Dear Baby,
Mommy is getting worried about you. Your doctors and I are trying very hard to encourage you to get all of the nutrition that you need by mouth, that is, taking bottles on your own.
You are doing very well, and making tremendous progress, but I am afraid we will run out of time. Right now you are five and a half months old and weigh 12lbs 10oz.
The doctors have said that if we can't get to the point where they feel comfortable removing your NG tube by the end of the year, that they want to start considering a G tube directly into your stomach.
I do not want that for you.
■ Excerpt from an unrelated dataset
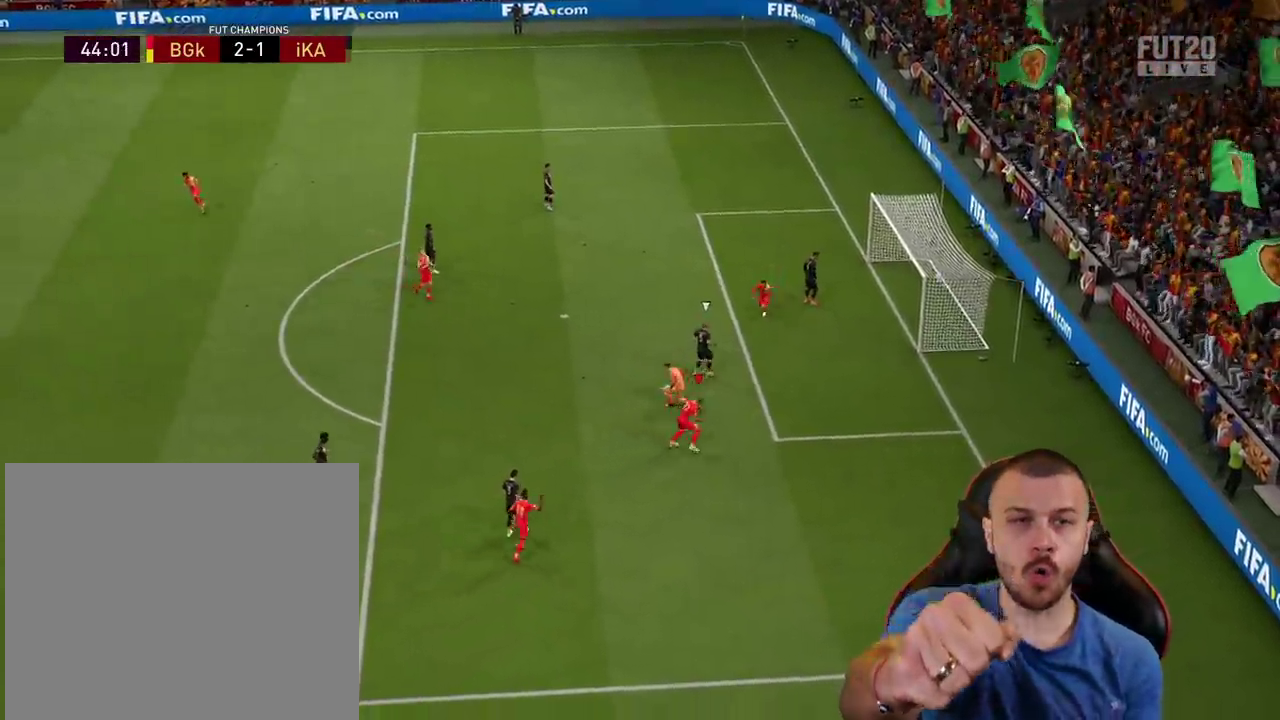
{"buttons": [], "left_stick": "center", "right_stick": "center", "events": []}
While other families have said it's been the best thing they've done for their babies, I want you to be able to live as normal a life as possible. I don't want you to have to deal with nosy people asking questions or feel nervous to wear a two piece bathing suit if you want to.
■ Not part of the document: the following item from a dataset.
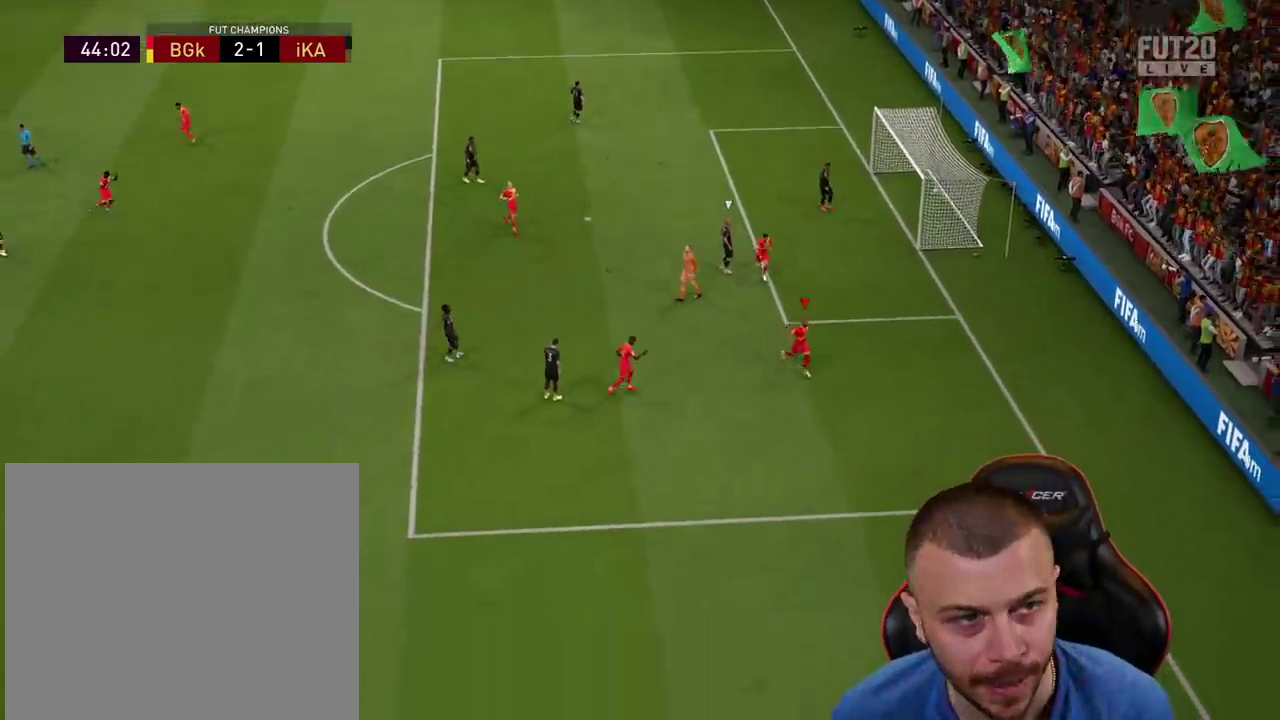
{"buttons": [], "left_stick": "center", "right_stick": "center", "events": []}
I want you to be well enough that they don't worry about having to get access to give you medicine or fluids in case of a metabolic crisis.
Last week was a rough one. Each week they try to push you just a little closer to your goal, but this time I think we pushed you too hard. On the bright side, we are now having bottles all day, but unfortunately you're still on the pump at night. I guess that's good cos I can sleep, but it means we're still relying on your NG tube, which I don't want.
You started out by crying at night, waking up all night and unable to sleep properly becos you had a stomach ache. You were throwing up every night. I just think the pump was increased too much. So we turned it down and you have been able to sleep well since, but are still throwing up, though it's barely any at all now. I'm hoping that tomorrow you won't throw up any more.
I was so scared the other night. I picked you up to change your diaper, and you threw up while you were lying down and started choking. I sat you up and patted your back trying to help you, but you were flailing your arms and legs, kicking furiously and wiggling your head, panicking. You weren't crying or coughing or anything, so I knew there was no air getting to you. I was panicking too, and just as I was reaching for my phone to call the ambulance, you started coughing. I kept patting you, trying to help you, and eventually you were screaming your poor little head off, and I knew you could breathe again. I cleaned your baby face, your eyes were bright red from being burned by the throw up. We took a nice bath and got you all cleaned up and into some new comfy pajamas.
It really scared me, and I felt horrible that something like that happened to you. I feel like it's my fault and the doctors' fault for trying to push you too hard. I'm so sorry, baby. I just want you to be able to be the normal, healthy and happy baby I know you are. I love you so much.